While others are excited about daylight savings time, I'm still trying to figure out the new routine. Having a toddler and running a horse sanctuary is a bit tough. I wouldn't trade it for the world, but the balancing act is a little rough some days.
With daylight savings time, I tried a new routine (i.e., I'd wait until I'd put my son to bed an then go outside). Unfortunately, by that time, it was already dark. Going to have to come up with a different routine. I'd also decided that with the warmer weather, Junior and Bo don't need to be stalled every night if I can get them grain early enough in the evening.
So I finally went out last night after dark to do chores. I was feeling sorry for myself because it was dark. Yes I was riding the pity train, but some days I'm allowed. I'd fed the ponies, mares/Ivan, and was getting hay ready for the big herd. Unfortunately, I had to break into a new bale and this one is another one of those awful bales. The hay is so fine and so thick that the baler can't chop it. It wouldn't be a big deal but trying to man handle a 3x3 sliver of hay that's anywhere from 2 inches to 4 inches thick is a little difficult. I have no idea the weight on these but they are HEAVY. I know, I know. I'm supposed to feed based on weight but these bales that have fine/course hay are hard to judge.

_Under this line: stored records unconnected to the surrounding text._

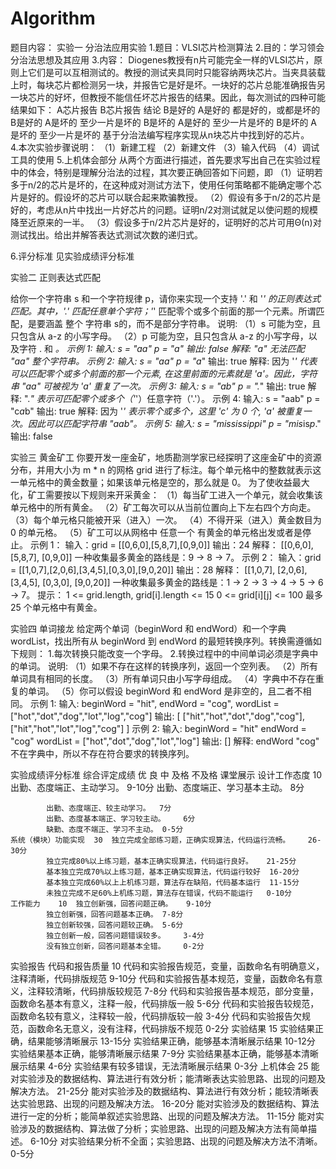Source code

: # Algorithm
题目内容：
实验一 分治法应用实验
1.题目：VLSI芯片检测算法
2.目的：学习领会分治法思想及其应用
3.内容：
Diogenes教授有n片可能完全一样的VLSI芯片，原则上它们是可以互相测试的。教授的测试夹具同时只能容纳两块芯片。当夹具装载上时，每块芯片都检测另一块，并报告它是好是坏。一块好的芯片总能准确报告另一块芯片的好坏，但教授不能信任坏芯片报告的结果。因此，每次测试的四种可能结果如下：
A芯片报告	B芯片报告	结论
B是好的	A是好的	都是好的，或都是坏的
B是好的	A是坏的	至少一片是坏的
B是坏的	A是好的	至少一片是坏的
B是坏的	A是坏的	至少一片是坏的
基于分治法编写程序实现从n块芯片中找到好的芯片。　　　　　　　　　　　　　　　　
4.本次实验步骤说明：
（1）新建工程
（2）新建文件
（3）输入代码
（4）调试工具的使用
5.上机体会部分
从两个方面进行描述，首先要求写出自己在实验过程中的体会，特别是理解分治法的过程，其次要正确回答如下问题，即
（1）证明若多于n/2的芯片是坏的，在这种成对测试方法下，使用任何策略都不能确定哪个芯片是好的。假设坏的芯片可以联合起来欺骗教授。
（2）假设有多于n/2的芯片是好的，考虑从n片中找出一片好芯片的问题。证明n/2对测试就足以使问题的规模降至近原来的一半。
（3）假设多于n/2片芯片是好的，证明好的芯片可用Θ(n)对测试找出。给出并解答表达式测试次数的递归式。

6.评分标准
见实验成绩评分标准

实验二 正则表达式匹配

给你一个字符串 s 和一个字符规律 p，请你来实现一个支持 '.' 和 '*' 的正则表达式匹配。其中，'.' 匹配任意单个字符；'*' 匹配零个或多个前面的那一个元素。所谓匹配，是要涵盖 整个 字符串 s的，而不是部分字符串。
说明:
（1）s 可能为空，且只包含从 a-z 的小写字母。
（2）p 可能为空，且只包含从 a-z 的小写字母，以及字符 . 和 *。
示例 1:
输入:
s = "aa"
p = "a"
输出: false
解释: "a" 无法匹配 "aa" 整个字符串。
示例 2:
输入:
s = "aa"
p = "a*"
输出: true
解释: 因为 '*' 代表可以匹配零个或多个前面的那一个元素, 在这里前面的元素就是 'a'。因此，字符串 "aa" 可被视为 'a' 重复了一次。
示例 3:
输入:
s = "ab"
p = ".*"
输出: true
解释: ".*" 表示可匹配零个或多个（'*'）任意字符（'.'）。
示例 4:
输入:
s = "aab"
p = "c*a*b"
输出: true
解释: 因为 '*' 表示零个或多个，这里 'c' 为 0 个, 'a' 被重复一次。因此可以匹配字符串 "aab"。
示例 5:
输入:
s = "mississippi"
p = "mis*is*p*."
输出: false

实验三 黄金矿工
你要开发一座金矿，地质勘测学家已经探明了这座金矿中的资源分布，并用大小为 m * n 的网格 grid 进行了标注。每个单元格中的整数就表示这一单元格中的黄金数量；如果该单元格是空的，那么就是 0。
为了使收益最大化，矿工需要按以下规则来开采黄金：
（1）每当矿工进入一个单元，就会收集该单元格中的所有黄金。
（2）矿工每次可以从当前位置向上下左右四个方向走。
（3）每个单元格只能被开采（进入）一次。
（4）不得开采（进入）黄金数目为 0 的单元格。
（5）矿工可以从网格中 任意一个 有黄金的单元格出发或者是停止。
示例 1：
输入：grid = [[0,6,0],[5,8,7],[0,9,0]]
输出：24
解释：
[[0,6,0],
 [5,8,7],
 [0,9,0]]
一种收集最多黄金的路线是：9 -> 8 -> 7。
示例 2：
输入：grid = [[1,0,7],[2,0,6],[3,4,5],[0,3,0],[9,0,20]]
输出：28
解释：
[[1,0,7],
 [2,0,6],
 [3,4,5],
 [0,3,0],
 [9,0,20]]
一种收集最多黄金的路线是：1 -> 2 -> 3 -> 4 -> 5 -> 6 -> 7。
提示：
1 <= grid.length, grid[i].length <= 15
0 <= grid[i][j] <= 100
最多 25 个单元格中有黄金。

实验四 单词接龙
给定两个单词（beginWord 和 endWord）和一个字典 wordList，找出所有从 beginWord 到 endWord 的最短转换序列。转换需遵循如下规则：
1.每次转换只能改变一个字母。
2.转换过程中的中间单词必须是字典中的单词。
说明:
（1）如果不存在这样的转换序列，返回一个空列表。
（2）所有单词具有相同的长度。
（3）所有单词只由小写字母组成。
（4）字典中不存在重复的单词。
（5）你可以假设 beginWord 和 endWord 是非空的，且二者不相同。
示例 1:
输入:
beginWord = "hit",
endWord = "cog",
wordList = ["hot","dot","dog","lot","log","cog"]
输出:
[
  ["hit","hot","dot","dog","cog"],
  ["hit","hot","lot","log","cog"]
]
示例 2:
输入:
beginWord = "hit"
endWord = "cog"
wordList = ["hot","dot","dog","lot","log"]
输出: []
解释: endWord "cog" 不在字典中，所以不存在符合要求的转换序列。


实验成绩评分标准
综合评定成绩	优     良      中      及格       不及格
课堂展示	设计工作态度	10	出勤、态度端正、主动学习。	9-10分
			出勤、态度端正、学习基本主动。	8分

			出勤、态度端正、较主动学习。	7分
			出勤、态度基本端正、学习较主动。	6分
			缺勤、态度不端正、学习不主动。	0-5分
	系统（模块）功能实现	30	独立完成全部练习题，正确实现算法，代码运行流畅。	26-30分
			独立完成80%以上练习题，基本正确实现算法，代码运行良好。	21-25分
			基本独立完成70%以上练习题，基本正确实现算法，代码运行较好	16-20分
			基本独立完成60%以上上机练习题，算法存在缺陷，代码基本运行	11-15分
			未独立完成不足60%上机练习题，算法存在错误，代码不能运行	0-10分
	工作能力	10	独立创新强，回答问题正确。	9-10分
			独立创新强，回答问题基本正确。	7-8分
			独立创新较强，回答问题较正确。	5-6分
			独立创新一般，回答问题错误较多。	3-4分
			没有独立创新，回答问题基本全错。	0-2分
实验报告	代码和报告质量	10	代码和实验报告规范，变量，函数命名有明确意义，注释清晰，代码排版规范	9-10分
			代码和实验报告基本规范，变量，函数命名有意义，注释较清晰，代码排版较规范	7-8分
			代码和实验报告基本规范，部分变量，函数命名基本有意义，注释一般，代码排版一般	5-6分
			代码和实验报告较规范，函数命名较有意义，注释较一般，代码排版较一般	3-4分
			代码和实验报告欠规范，函数命名无意义，没有注释，代码排版不规范	0-2分
	实验结果	15	实验结果正确，结果能够清晰展示	13-15分
			实验结果正确，能够基本清晰展示结果	10-12分
			实验结果基本正确，能够清晰展示结果	7-9分
			实验结果基本正确，能够基本清晰展示结果	4-6分
			实验结果有较多错误，无法清晰展示结果	0-3分
	上机体会	25	能对实验涉及的数据结构、算法进行有效分析；能清晰表达实验思路、出现的问题及解决方法。	21-25分
			能对实验涉及的数据结构、算法进行有效分析；能较清晰表达实验思路、出现的问题及解决方法。	16-20分
			能对实验涉及的数据结构、算法进行一定的分析；能简单叙述实验思路、出现的问题及解决方法。	11-15分
			能对实验涉及的数据结构、算法做了分析；实验思路、出现的问题及解决方法有简单描述。	6-10分
			对实验结果分析不全面；实验思路、出现的问题及解决方法不清晰。	0-5分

So I was man handling the bale last night and I just couldn't take it. After getting one sliver half of the way into the wagon (and having another sliver drag along behind AND having the wagon try to roll away), I just gave up and crumpled to the ground and started to bawl. (That's me hoping on the pity train.) But the minute my butt hit the ground, a gust of wind came in to the hay shed, rattle the roof and touched my cheek. What I didn't mention was that it was completely calm. There was no wind, or none that I could tell when I was out earlier feeding.
Some might think I'm crazy and some might think I'm insane (who wouldn't be to run a retirement farm in South Dakota). But it felt like someone was telling me to hop off that pity train and get to feeding those horses. I'm not overly superstitious but it was a very different feeling. It certainly wasn't scary. But all I wanted to do was sit down and cry for a good five minutes and I couldn't. So back to fighting the hay I went and got everyone fed.
When I was done feeding the horses, there was a very light breeze. Un-noticeable had I not had that odd wind just come in to the hay shed. And when I say odd, I mean odd. I was at the middle of the hay shed so it would take a huge gust of wind to get to where I was at.
So I'll leave it up to you if I'm crazy, simply exhausted, or had watching over me.